WORK INSTRUCTIONS: Retype the data exactly, skipping any picture in it.

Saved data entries
────────────────────

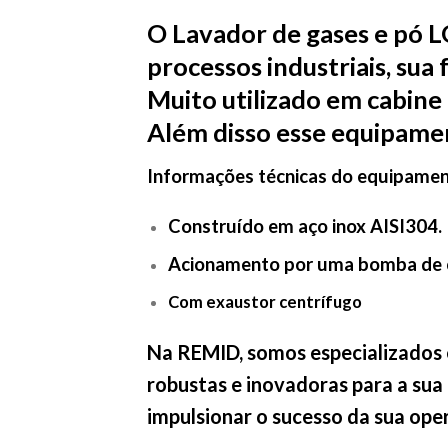
O Lavador de gases e pó L
processos industriais, sua
Muito utilizado em cabine 
Além disso esse equipamen
Informações técnicas do equipamen
Construído em aço inox AISI304.
Acionamento por uma bomba de 
Com exaustor centrífugo
Na REMID, somos especializados 
robustas e inovadoras para a sua 
impulsionar o sucesso da sua ope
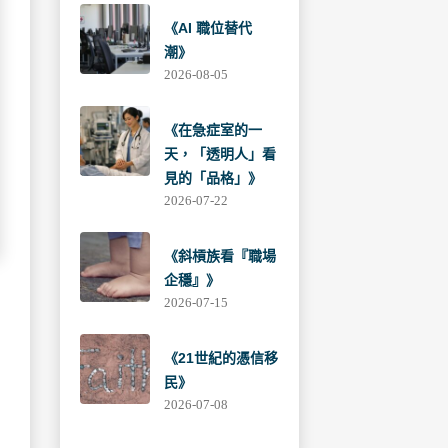
《AI 職位替代
潮》
2026-08-05
《在急症室的一
天，「透明人」看
見的「品格」》
2026-07-22
《斜槓族看『職場
企穩』》
2026-07-15
《21世紀的憑信移
民》
2026-07-08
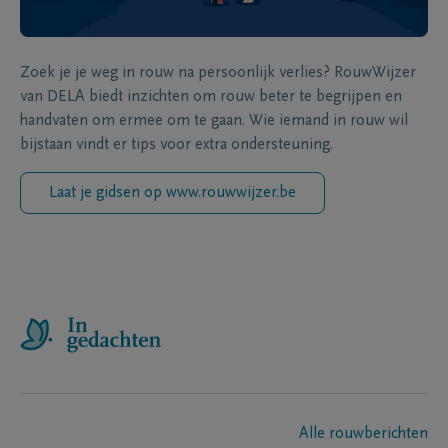
Zoek je je weg in rouw na persoonlijk verlies? RouwWijzer
van DELA biedt inzichten om rouw beter te begrijpen en
handvaten om ermee om te gaan. Wie iemand in rouw wil
bijstaan vindt er tips voor extra ondersteuning.
Laat je gidsen op www.rouwwijzer.be
Alle rouwberichten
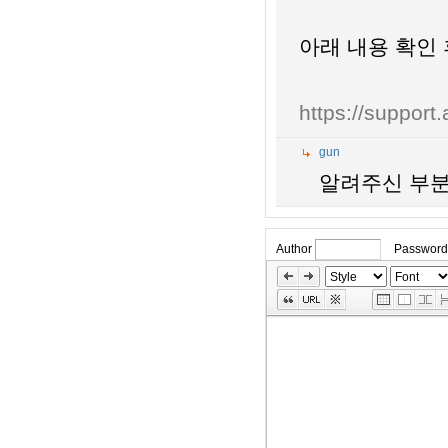
아래 내용 확인 
https://suppor
gun
알려주신 부분 
Author
Password
»
Skip
Edit
Toolbox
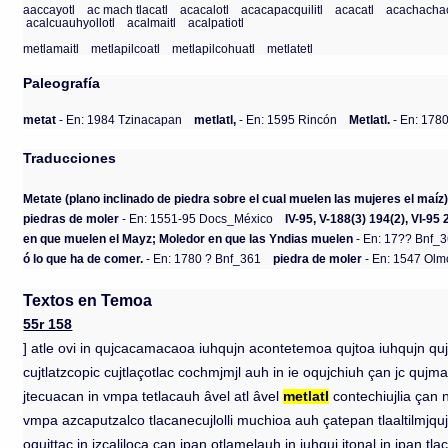
aaccayotl
ac mach tlacatl
acacalotl
acacapacquilitl
acacatl
acachachac
acalcuauhyollotl
acalmaitl
acalpatiotl
metlamaitl
metlapilcoatl
metlapilcohuatl
metlatetl
Paleografía
metat
- En: 1984 Tzinacapan
metlatl,
- En: 1595 Rincón
Metlatl.
- En: 178
Traducciones
Metate (plano inclinado de piedra sobre el cual muelen las mujeres el maíz
piedras de moler
- En: 1551-95 Docs_México
IV-95, V-188(3) 194(2), VI-95
en que muelen el Mayz; Moledor en que las Yndias muelen
- En: 17?? Bnf_
ó lo que ha de comer.
- En: 1780 ? Bnf_361
piedra de moler
- En: 1547 Ol
Textos en Temoa
55r 158
] atle ovi in qujcacamacaoa iuhqujn acontetemoa qujtoa iuhqujn qujm
cujtlatzcopic cujtlaçotlac cochmjmjl auh in ie oqujchiuh çan jc qujma
jtecuacan in vmpa tetlacauh âvel atl âvel
metlatl
contechiujlia çan n
vmpa azcaputzalco tlacanecujlolli muchioa auh çatepan tlaaltilmjquj
oqujttac in jzcaliloca çan jpan otlamelauh in iuhquj itonal in jpan tlac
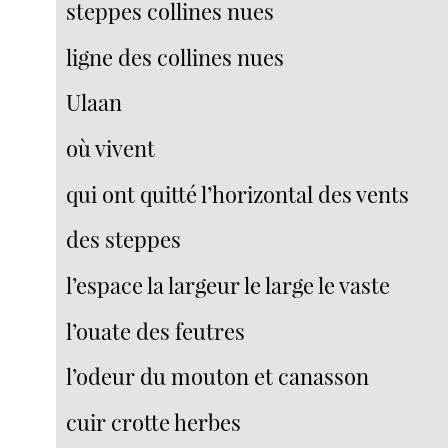
steppes collines nues
ligne des collines nues
Ulaan
où vivent
qui ont quitté l’horizontal des vents
des steppes
l’espace la largeur le large le vaste
l’ouate des feutres
l’odeur du mouton et canasson
cuir crotte herbes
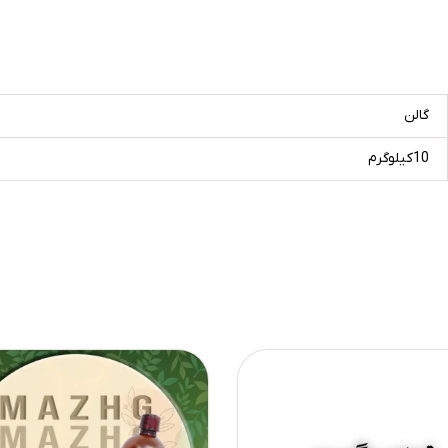
گالن
10کیلوگرم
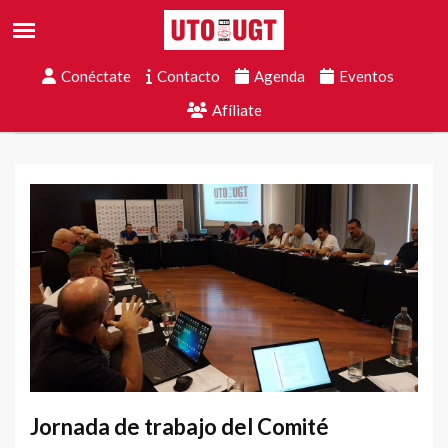
Conéctate
Contacto
Agenda
Eventos
Afíliate
Jornada de trabajo del Comité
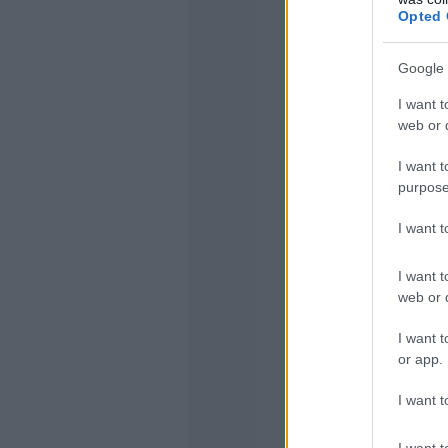
Opted 
Google 
I want t
web or d
I want t
purpose
I want 
I want t
web or d
I want t
or app.
I want t
I want t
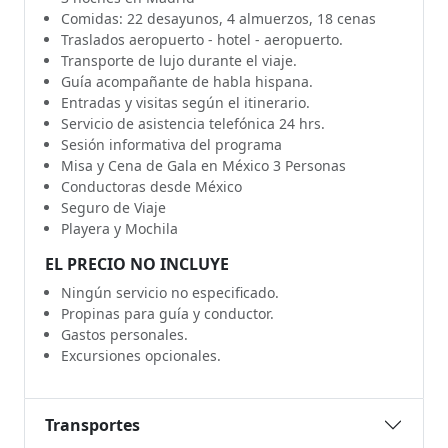
Comidas: 22 desayunos, 4 almuerzos, 18 cenas
Traslados aeropuerto - hotel - aeropuerto.
Transporte de lujo durante el viaje.
Guía acompañante de habla hispana.
Entradas y visitas según el itinerario.
Servicio de asistencia telefónica 24 hrs.
Sesión informativa del programa
Misa y Cena de Gala en México 3 Personas
Conductoras desde México
Seguro de Viaje
Playera y Mochila
EL PRECIO NO INCLUYE
Ningún servicio no especificado.
Propinas para guía y conductor.
Gastos personales.
Excursiones opcionales.
Transportes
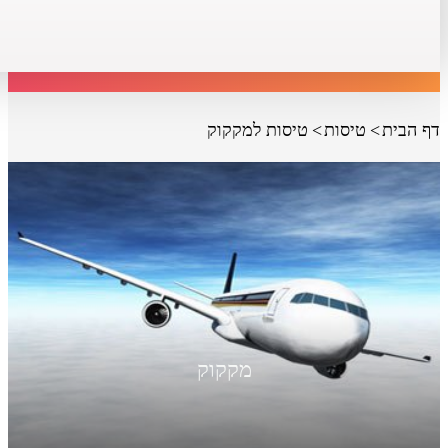
דף הבית
טיסות
טיסות למקקוק
מקקוק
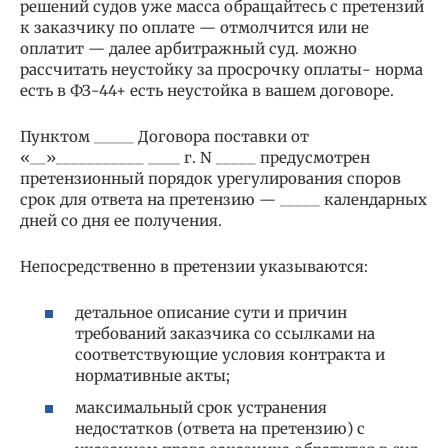
решений судов уже масса обращайтесь с претензий
к заказчику по оплате — отмолчится или не
оплатит — далее арбитражный суд. можно
рассчитать неустойку за просрочку оплаты- норма
есть в ФЗ-44+ есть неустойка в вашем договоре.
Пунктом _____ Договора поставки от
«__»___________ ____ г. N _____ предусмотрен
претензионный порядок урегулирования споров
срок для ответа на претензию — _____ календарных
дней со дня ее получения.
Непосредственно в претензии указываются:
детальное описание сути и причин
требований заказчика со ссылками на
соответствующие условия контракта и
нормативные акты;
максимальный срок устранения
недостатков (ответа на претензию) с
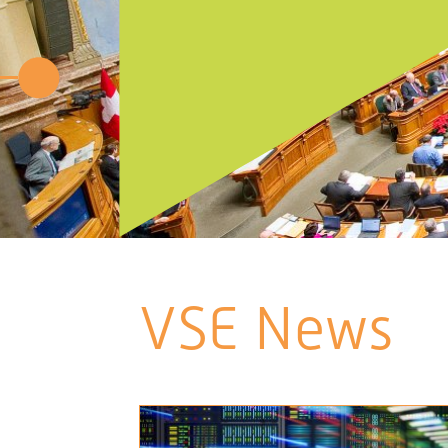
VSE News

────────────────────

WRITTEN REPLY:
O Lavador de gases e pó L
processos industriais, sua
Muito utilizado em cabine 
Além disso esse equipamen
Informações técnicas do equipamen
Construído em aço inox AISI304.
Acionamento por uma bomba de 
Com exaustor centrífugo
Na REMID, somos especializados 
robustas e inovadoras para a sua 
impulsionar o sucesso da sua ope
《AI 職位替代
潮》
2026-08-05
《在急症室的一
天，「透明人」看
見的「品格」》
2026-07-22
《斜槓族看『職場
企穩』》
2026-07-15
《21世紀的憑信移
民》
2026-07-08
Zoek je je weg in rouw na persoonlijk verlies? RouwWijzer
van DELA biedt inzichten om rouw beter te begrijpen en
handvaten om ermee om te gaan. Wie iemand in rouw wil
bijstaan vindt er tips voor extra ondersteuning.
Laat je gidsen op www.rouwwijzer.be
Alle rouwberichten
아래 내용 확인 
https://suppor
gun
알려주신 부분 
Author
Password
»
Skip
Edit
Toolbox
aaccayotl
ac mach tlacatl
acacalotl
acacapacquilitl
acacatl
acachachac
acalcuauhyollotl
acalmaitl
acalpatiotl
metlamaitl
metlapilcoatl
metlapilcohuatl
metlatetl
Paleografía
metat
- En: 1984 Tzinacapan
metlatl,
- En: 1595 Rincón
Metlatl.
- En: 178
Traducciones
Metate (plano inclinado de piedra sobre el cual muelen las mujeres el maíz
piedras de moler
- En: 1551-95 Docs_México
IV-95, V-188(3) 194(2), VI-95
en que muelen el Mayz; Moledor en que las Yndias muelen
- En: 17?? Bnf_
ó lo que ha de comer.
- En: 1780 ? Bnf_361
piedra de moler
- En: 1547 Ol
Textos en Temoa
55r 158
] atle ovi in qujcacamacaoa iuhqujn acontetemoa qujtoa iuhqujn qujm
cujtlatzcopic cujtlaçotlac cochmjmjl auh in ie oqujchiuh çan jc qujma
jtecuacan in vmpa tetlacauh âvel atl âvel
metlatl
contechiujlia çan n
vmpa azcaputzalco tlacanecujlolli muchioa auh çatepan tlaaltilmjquj
oqujttac in jzcaliloca çan jpan otlamelauh in iuhquj itonal in jpan tlac
steppes collines nues
ligne des collines nues
Ulaan
où vivent
qui ont quitté l’horizontal des vents
des steppes
l’espace la largeur le large le vaste
l’ouate des feutres
l’odeur du mouton et canasson
cuir crotte herbes
گالن
10کیلوگرم
Conéctate
Contacto
Agenda
Eventos
Afíliate
Jornada de trabajo del Comité
Opted 
Google 
I want t
web or d
I want t
purpose
I want 
I want t
web or d
I want t
or app.
I want t
I want t
Comidas: 22 desayunos, 4 almuerzos, 18 cenas
Traslados aeropuerto - hotel - aeropuerto.
Transporte de lujo durante el viaje.
Guía acompañante de habla hispana.
Entradas y visitas según el itinerario.
Servicio de asistencia telefónica 24 hrs.
Sesión informativa del programa
Misa y Cena de Gala en México 3 Personas
Conductoras desde México
Seguro de Viaje
Playera y Mochila
EL PRECIO NO INCLUYE
Ningún servicio no especificado.
Propinas para guía y conductor.
Gastos personales.
Excursiones opcionales.
Transportes
דף הבית
טיסות
טיסות למקקוק
מקקוק
решений судов уже масса обращайтесь с претензий
к заказчику по оплате — отмолчится или не
оплатит — далее арбитражный суд. можно
рассчитать неустойку за просрочку оплаты- норма
есть в ФЗ-44+ есть неустойка в вашем договоре.
Пунктом _____ Договора поставки от
«__»___________ ____ г. N _____ предусмотрен
претензионный порядок урегулирования споров
срок для ответа на претензию — _____ календарных
дней со дня ее получения.
Непосредственно в претензии указываются:
детальное описание сути и причин
требований заказчика со ссылками на
соответствующие условия контракта и
нормативные акты;
максимальный срок устранения
недостатков (ответа на претензию) с
VSE News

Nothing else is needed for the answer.